Maybe Sam was right. Maybe he didn’t know Eli. Probably for the best that they were done. He couldn’t imagine being Sam’s business partner while being Eli’s submissive. “I can be civil.”
“That’s all I ask.” Sam gave the forgotten letter a nudge.
Justin picked it up and stood. “I guess I have some shredding to do.”
Sam coughed a laugh.
After he slipped the letter into the shredder, he opened the door again and studied the office across the hall. Still no Eli.
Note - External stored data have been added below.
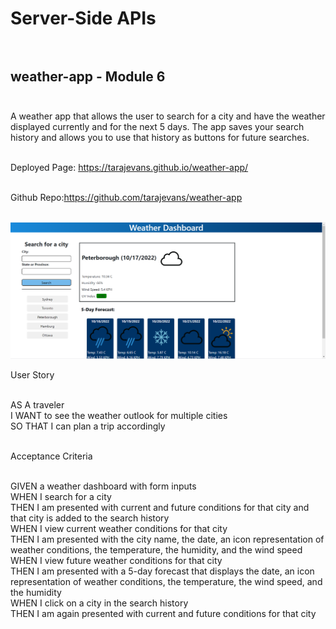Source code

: # Server-Side APIs<br><br>

## weather-app - Module 6<br><br>

A weather app that allows the user to search for a city and have the weather displayed currently and for the next 5 days.
The app saves your search history and allows you to use that history as buttons for future searches.<br><br>

Deployed Page: https://tarajevans.github.io/weather-app/<br><br>

Github Repo:https://github.com/tarajevans/weather-app<br><br>

![](Screenshot.png)<br>

User Story<br><br>

AS A traveler<br>
I WANT to see the weather outlook for multiple cities<br>
SO THAT I can plan a trip accordingly<br><br>

Acceptance Criteria<br><br>

GIVEN a weather dashboard with form inputs<br>
WHEN I search for a city<br>
THEN I am presented with current and future conditions for that city and that city is added to the search history<br>
WHEN I view current weather conditions for that city<br>
THEN I am presented with the city name, the date, an icon representation of weather conditions, the temperature, the humidity, and the wind speed<br>
WHEN I view future weather conditions for that city<br>
THEN I am presented with a 5-day forecast that displays the date, an icon representation of weather conditions, the temperature, the wind speed, and the humidity<br>
WHEN I click on a city in the search history<br>
THEN I am again presented with current and future conditions for that city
Justin didn’t know whether the tumble in his heart was relief or sorrow.
***
Despite the drastic dip in temperature, Eli walked to work on Monday. His lungs hurt by the time he entered the office, but that had nothing to do with the cold weather and everything to do with still not being able to breathe.
The image of Justin’s back as he ran out the front door replayed itself in Eli’s mind. The echo of that one word sounded in his ears.
Saturn.
What had he done? Every time he ran through the scene in his head, there was nothing. No unsafe practices, no warnings.Nothing. Justin had been begging to be bound and whipped, moaning while Eli tightened ropes around his wrists, his cock hard, hips thrusting.
He hadn’t even picked up a flogger yet, had just been looking at the beauty that was Justin wrapped in desire, and then Justin safeworded.